Here are some of my thoughts. Green Hope Farm Flower Essences stand energetically separate from my beliefs. It is not necessary to agree with ANYTHING I believe for the Flower Essences to serve you. I would hate to have this otherwise. The Flower Essences have their own integrity and energy separate from my point of view or ideas about anything. And that is a very good thing!

What a disservice to the Flowers this would be if people had to in any way share my world view to work with them. I am so sorry my language choices can alienate people. Flower Essence exist beyond my limited language choices and always will.

So why do I write so much about my partnership with the Angels and Elementals when I know this might alienate people? One reason is that these beloveds are the meat and potatoes of my life. I am not sure what I would write about if I left them out! Additionally, writing about them is one way to thank them for their boundless generosity and loving companionship. Another reason is that I want to make it more acceptable for people to acknowledge numinous experiences.

Back in the 1980’s when Green Hope Farm was born, the culture of northern New England was very affirming of Angels. This encouraged me to look at my life differently and both remember childhood experiences as well as open to more experiences with Angels and Elementals. No one had been very interested in a spiritual perspective on life in my childhood, so I learned to shove my experiences away from me as unacceptable and irrelevant. Angel talk helped me remember parts of myself I had shoved aside. It was a reintegration of lost parts of myself to own my numinous experiences.

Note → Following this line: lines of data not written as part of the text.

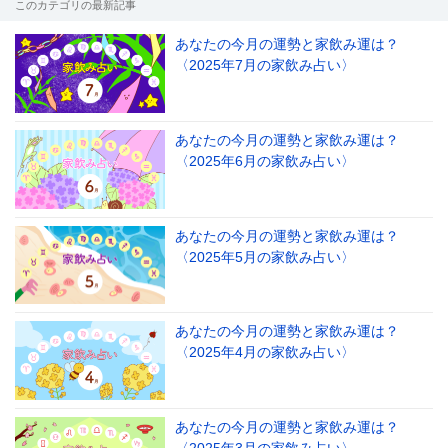
このカテゴリの最新記事
あなたの今月の運勢と家飲み運は？
〈2025年7月の家飲み占い〉
あなたの今月の運勢と家飲み運は？
〈2025年6月の家飲み占い〉
あなたの今月の運勢と家飲み運は？
〈2025年5月の家飲み占い〉
あなたの今月の運勢と家飲み運は？
〈2025年4月の家飲み占い〉
あなたの今月の運勢と家飲み運は？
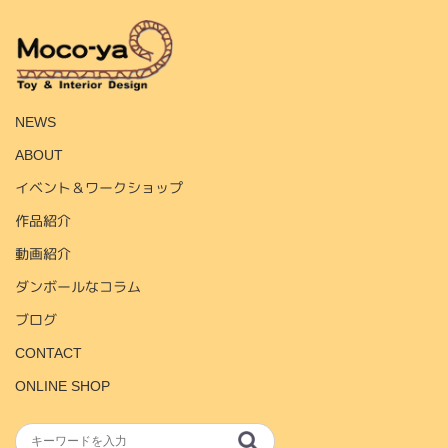
HOME
NEWS
ABOUT
イベント＆ワークショップ
作品紹介
動画紹介
ダンボールなコラム
ブログ
CONTACT
ONLINE SHOP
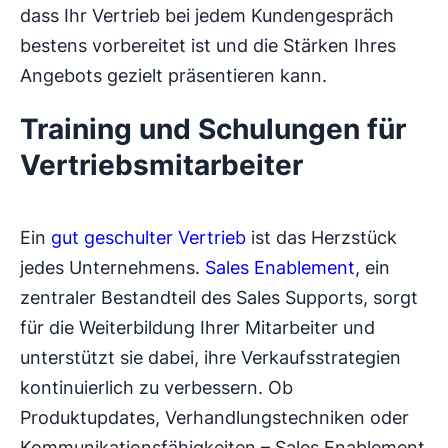
dass Ihr Vertrieb bei jedem Kundengespräch
bestens vorbereitet ist und die Stärken Ihres
Angebots gezielt präsentieren kann.
Training und Schulungen für
Vertriebsmitarbeiter
Ein
gut geschulter Vertrieb
ist das Herzstück
jedes Unternehmens.
Sales Enablement
, ein
zentraler Bestandteil des Sales Supports, sorgt
für die Weiterbildung Ihrer Mitarbeiter und
unterstützt sie dabei, ihre Verkaufsstrategien
kontinuierlich zu verbessern. Ob
Produktupdates, Verhandlungstechniken oder
Kommunikationsfähigkeiten – Sales Enablement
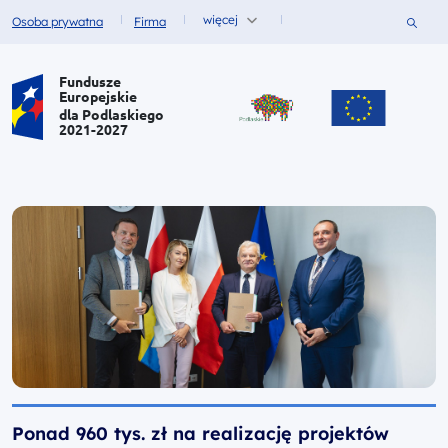
więcej
Szukaj
Osoba prywatna
Firma
Fundusze dla
Fundusze dla
Portal Funduszy Europejskich
Fundusze
Europejskie
dla Podlaskiego
2021-2027
Ponad 960 tys. zł na realizację projektów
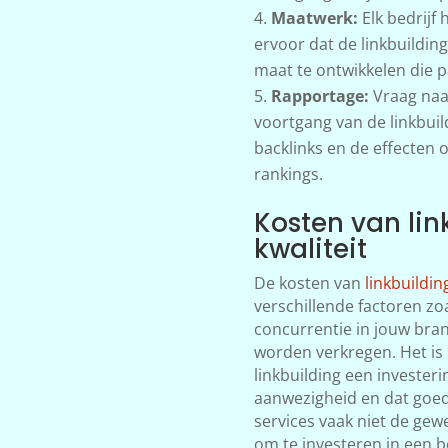
Maatwerk:
Elk bedrijf
ervoor dat de linkbuilding
maat te ontwikkelen die pa
Rapportage:
Vraag naa
voortgang van de linkbuil
backlinks en de effecten
rankings.
Kosten van link
kwaliteit
De kosten van
linkbuildin
verschillende factoren z
concurrentie in jouw bran
worden verkregen. Het is 
linkbuilding een investeri
aanwezigheid en dat goed
services vaak niet de gew
om te investeren in een b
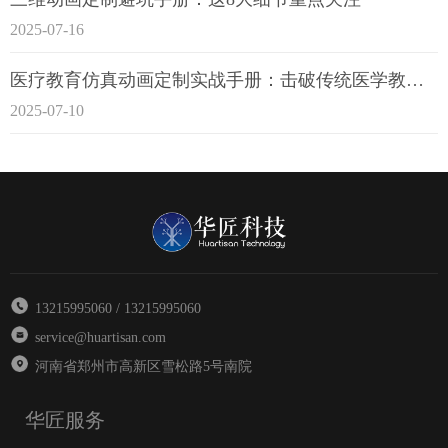
2025-07-16
医疗教育仿真动画定制实战手册：击破传统医学教育7大痛点
2025-07-10
13215995060 / 13215995060
service@huartisan.com
河南省郑州市高新区雪松路5号南院
华匠服务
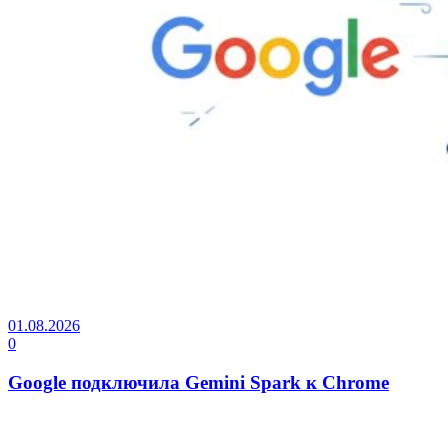
01.08.2026
0
Google подключила Gemini Spark к Chrome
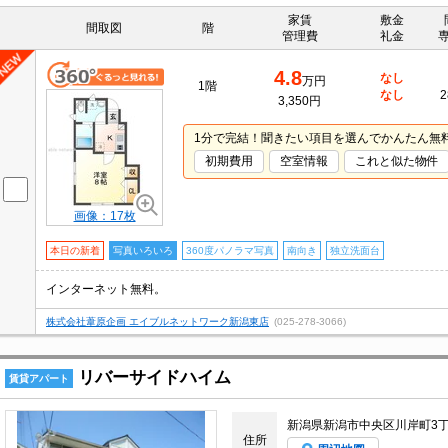
家賃
敷金
間取図
階
管理費
礼金
4.8
なし
万円
1階
なし
2
3,350円
1分で完結！聞きたい項目を選んでかんたん無
初期費用
空室情報
これと似た物件
画像：17枚
本日の新着
写真いろいろ
360度パノラマ写真
南向き
独立洗面台
インターネット無料。
株式会社葦原企画 エイブルネットワーク新潟東店
(025-278-3066)
リバーサイドハイム
賃貸アパート
新潟県新潟市中央区川岸町3
住所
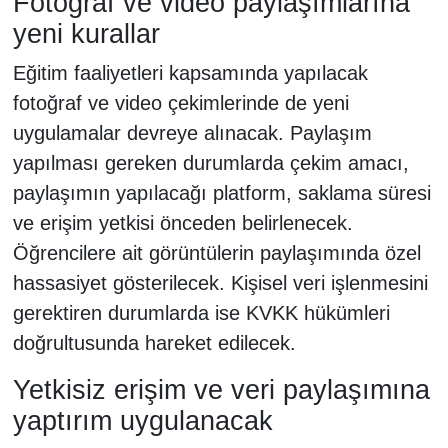
Fotoğraf ve video paylaşımlarına
yeni kurallar
Eğitim faaliyetleri kapsamında yapılacak
fotoğraf ve video çekimlerinde de yeni
uygulamalar devreye alınacak. Paylaşım
yapılması gereken durumlarda çekim amacı,
paylaşımın yapılacağı platform, saklama süresi
ve erişim yetkisi önceden belirlenecek.
Öğrencilere ait görüntülerin paylaşımında özel
hassasiyet gösterilecek. Kişisel veri işlenmesini
gerektiren durumlarda ise KVKK hükümleri
doğrultusunda hareket edilecek.
Yetkisiz erişim ve veri paylaşımına
yaptırım uygulanacak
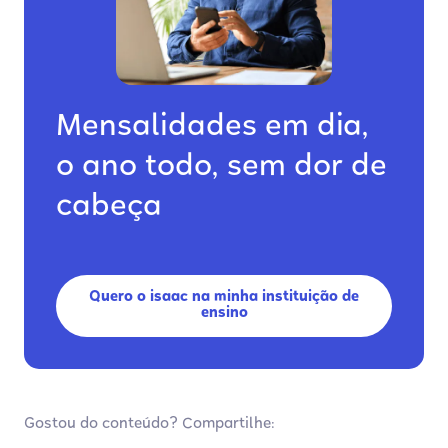
Mensalidades em dia,
o ano todo, sem dor de
cabeça
Quero o isaac na minha instituição de
ensino
Gostou do conteúdo? Compartilhe:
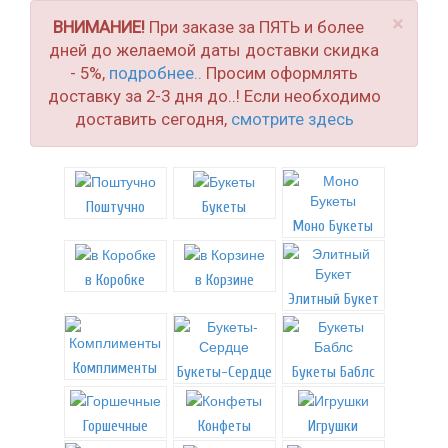
×
ВНИМАНИЕ!
При заказе за ПЯТЬ и более
дней до желаемой даты доставки скидка
- 5%,
подробнее..
Просим оформлять
доставку за 2-3 дня до..! Если необходимо
доставить сегодня,
смотрите здесь
Поштучно
Букеты
Моно Букеты
в Коробке
в Корзине
Элитный Букет
Комплименты
Букеты-Сердце
Букеты Баблс
Горшечные
Конфеты
Игрушки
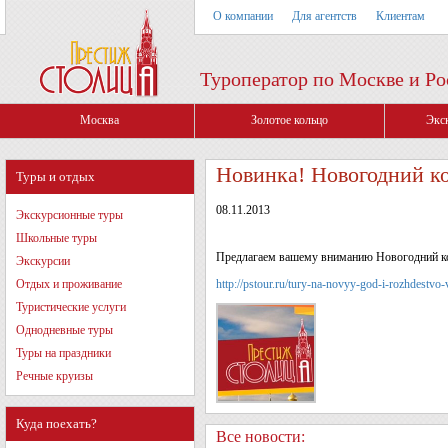
О компании
Для агентств
Клиентам
Туроператор по Москве и Ро
Москва
Золотое кольцо
Экс
Новинка! Новогодний к
Туры и отдых
08.11.2013
Экскурсионные туры
Школьные туры
Предлагаем вашему вниманию Новогодний ко
Экскурсии
Отдых и проживание
http://pstour.ru/tury-na-novyy-god-i-rozhdest
Туристические услуги
Однодневные туры
Туры на праздники
Речные круизы
Куда поехать?
Все новости:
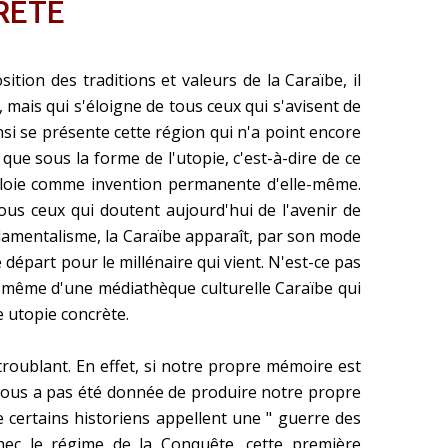
RÈTE
tion des traditions et valeurs de la Caraïbe, il
 mais qui s'éloigne de tous ceux qui s'avisent de
si se présente cette région qui n'a point encore
 que sous la forme de l'utopie, c'est-à-dire de ce
éploie comme invention permanente d'elle-même.
ous ceux qui doutent aujourd'hui de l'avenir de
ndamentalisme, la Caraïbe apparaît, par son mode
épart pour le millénaire qui vient. N'est-ce pas
et même d'une médiathèque culturelle Caraïbe qui
e utopie concrète.
roublant. En effet, si notre propre mémoire est
nous a pas été donnée de produire notre propre
certains historiens appellent une " guerre des
hec le régime de la Conquête, cette première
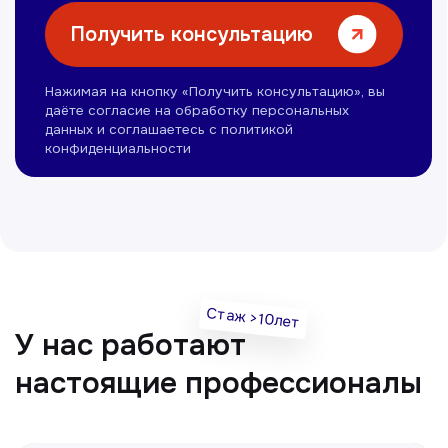
Нуманов Зохид
Врач УЗД
Вт, Чт, Сб с 14:00 до 19:00
Все врачи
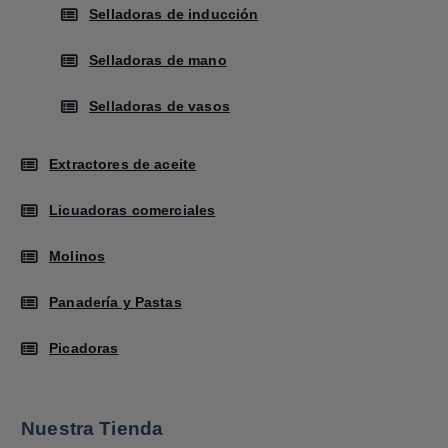
Selladoras de inducción
Selladoras de mano
Selladoras de vasos
Extractores de aceite
Licuadoras comerciales
Molinos
Panadería y Pastas
Picadoras
Nuestra Tienda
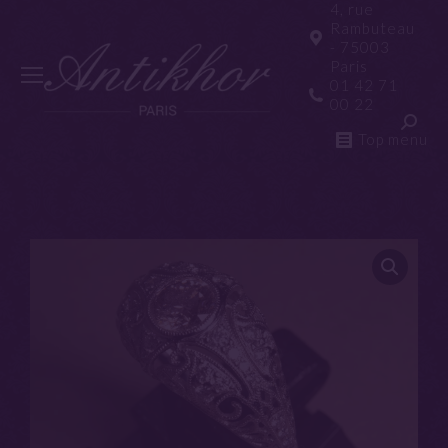
4, rue
Rambuteau
- 75003
Paris
01 42 71
00 22
Top menu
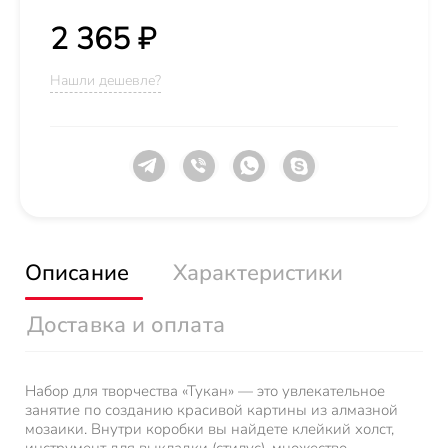
2 365 ₽
Нашли дешевле?
Описание
Характеристики
Доставка и оплата
Набор для творчества «Тукан» — это увлекательное
занятие по созданию красивой картины из алмазной
мозаики. Внутри коробки вы найдете клейкий холст,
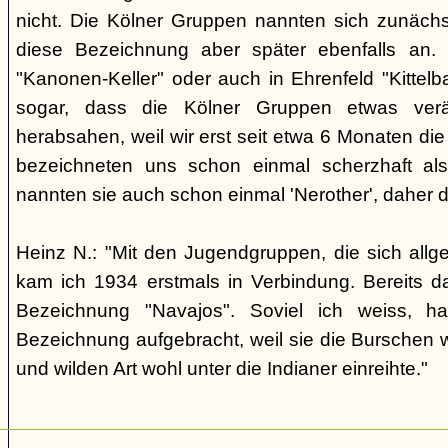
nicht. Die Kölner Gruppen nannten sich zunäch
diese Bezeichnung aber später ebenfalls an. 
"Kanonen-Keller" oder auch in Ehrenfeld "Kittelbac
sogar, dass die Kölner Gruppen etwas verä
herabsahen, weil wir erst seit etwa 6 Monaten die
bezeichneten uns schon einmal scherzhaft als 
nannten sie auch schon einmal 'Nerother', daher 
Heinz N.: "Mit den Jugendgruppen, die sich allg
kam ich 1934 erstmals in Verbindung. Bereits 
Bezeichnung "Navajos". Soviel ich weiss, h
Bezeichnung aufgebracht, weil sie die Burschen 
und wilden Art wohl unter die Indianer einreihte."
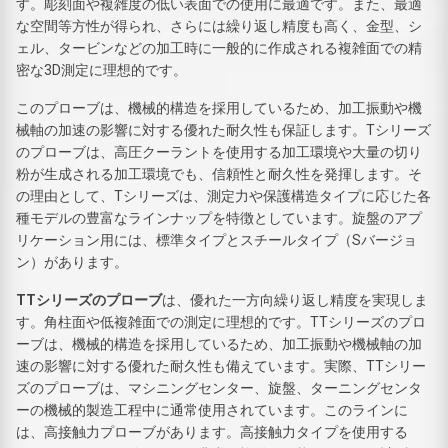
す。彫刻面や複雑度の低い表面での使用に最適です。また、最適
な空間等方性が得られ、さらには繰り返し精度も高く、金型、シ
ェル、タービンなどの加工時に一般的に作成される複雑面での精
密な3D測定に理想的です。
このプローブは、機械的構造を採用しているため、加工振動や機
械軸の加速の影響に対する優れた耐久性も保証します。Tシリーズ
のプローブは、高圧クーラントを使用する加工環境や大量の切り
粉が生成される加工環境でも、信頼性と耐久性を発揮します。そ
の理由として、Tシリーズは、測定力や保護構造タイプに応じた各
種モデルの豊富なラインナップを特徴としています。旋盤のアプ
リケーション用には、標準タイプとスチールタイプ（Sバージョ
ン）があります。
TTシリーズのプローブ
は、優れた一方向繰り返し精度を実現しま
す。角柱面や低複雑面での測定に理想的です。TTシリーズのプロ
ーブは、機械的構造を採用しているため、加工振動や機械軸の加
速の影響に対する優れた耐久性も備えています。実際、TTシリー
ズのプローブは、マシニングセンター、旋盤、ターニングセンタ
ーの機械的製造工程中に通常使用されています。このラインに
は、高接触力プローブがあります。高接触力タイプを使用する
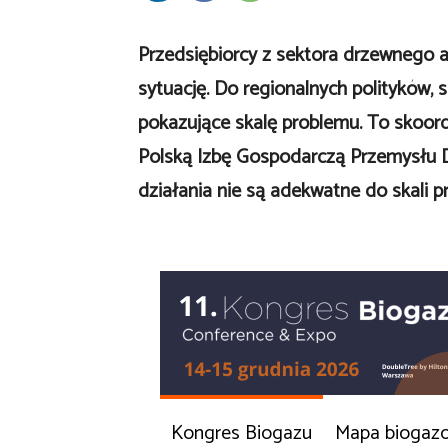
Przedsiębiorcy z sektora drzewnego a
sytuację. Do regionalnych polityków,
pokazujące skalę problemu. To skoo
Polską Izbę Gospodarczą Przemysłu D
działania nie są adekwatne do skali p
Kongres Biogazu
Mapa biogaz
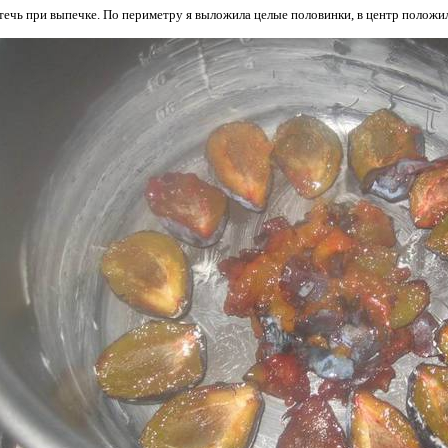
течь при выпечке. По периметру я выложила целые половинки, в центр положил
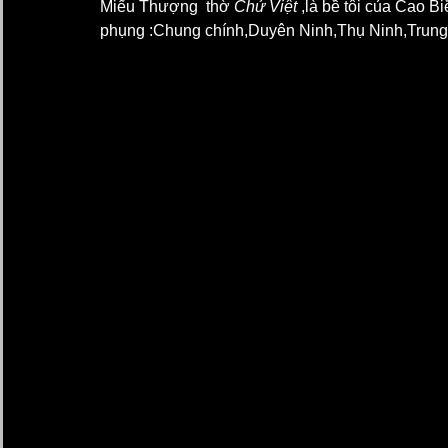
Miếu Thượng  thờ 
Chử Việt
 ,là bề tôi của Cao B
phụng :Chung chính,Duyên Ninh,Thụ Ninh,Trun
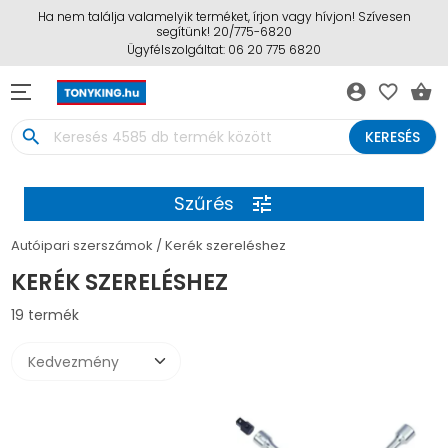
Ha nem találja valamelyik terméket, írjon vagy hívjon! Szívesen
segítünk! 20/775-6820
Ügyfélszolgáltat: 06 20 775 6820
account_circle
favorite_border
shopping_basket
search
KERESÉS
Szűrés
tune
Autóipari szerszámok
Kerék szereléshez
KERÉK SZERELÉSHEZ
19 termék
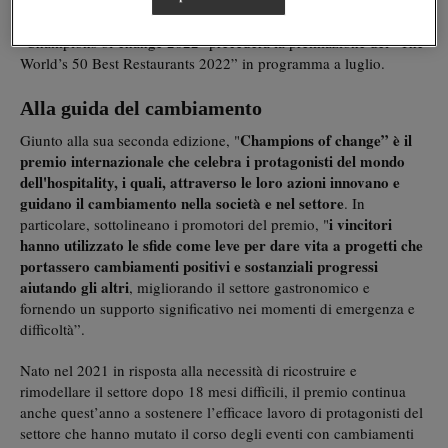
cultura gastronomica del paese. La consegna del premio
"Champions of change 2022" precederà la premiazione del “The
World’s 50 Best Restaurants 2022” in programma a luglio.
Alla guida del cambiamento
Champions of change” è il
Giunto alla sua seconda edizione, "
premio internazionale che celebra i protagonisti del mondo
dell'hospitality, i quali, attraverso le loro azioni innovano e
guidano il cambiamento nella società e nel settore
. In
i vincitori
particolare, sottolineano i promotori del premio, "
hanno utilizzato le sfide come leve per dare vita a progetti che
portassero cambiamenti positivi e sostanziali progressi
aiutando gli altri
, migliorando il settore gastronomico e
fornendo un supporto significativo nei momenti di emergenza e
difficoltà”.
Nato nel 2021 in risposta alla necessità di ricostruire e
rimodellare il settore dopo 18 mesi difficili, il premio continua
anche quest’anno a sostenere l’efficace lavoro di protagonisti del
settore che hanno mutato il corso degli eventi con cambiamenti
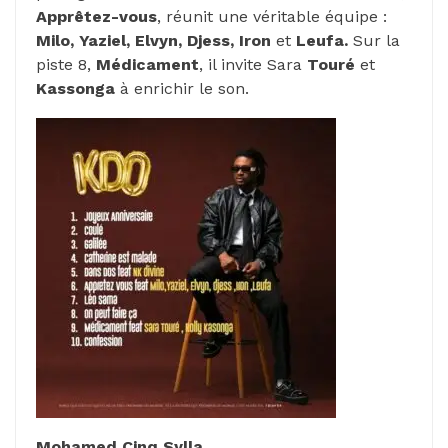
Apprêtez-vous
, réunit une véritable équipe :
Milo, Yaziel, Elvyn, Djess, Iron
et
Leufa.
Sur la
piste 8,
Médicament
, il invite Sara
Touré
et
Kassonga
à enrichir le son.
Mohamed Cinq Sylla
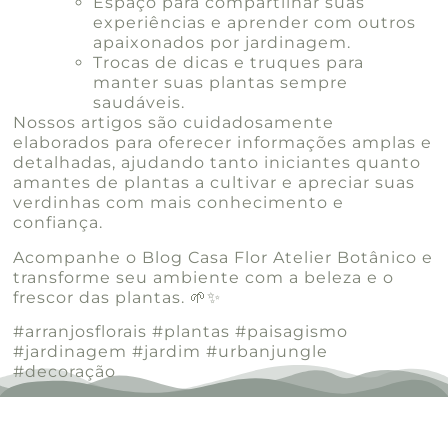
Espaço para compartilhar suas
experiências e aprender com outros
apaixonados por jardinagem.
Trocas de dicas e truques para
manter suas plantas sempre
saudáveis.
Nossos artigos são cuidadosamente
elaborados para oferecer informações amplas e
detalhadas, ajudando tanto iniciantes quanto
amantes de plantas a cultivar e apreciar suas
verdinhas com mais conhecimento e
confiança.
Acompanhe o Blog Casa Flor Atelier Botânico e
transforme seu ambiente com a beleza e o
frescor das plantas. 🌱✨
#arranjosflorais #plantas #paisagismo
#jardinagem #jardim #urbanjungle
#decoração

As I consider this question, I have one other thought. I encourage people to decide if some Flower Essence or some experience or some relationship is right via a nonverbal, nonanalytic process of letting ourselves know what we know. WE REALLY DO KNOW WHAT WE KNOW! One of my main goals in all I write is to empower people to trust their own experience of things and just feel what they feel. Please don’t let my frame of reference or choice of language every deter you. I know you know what is best for you.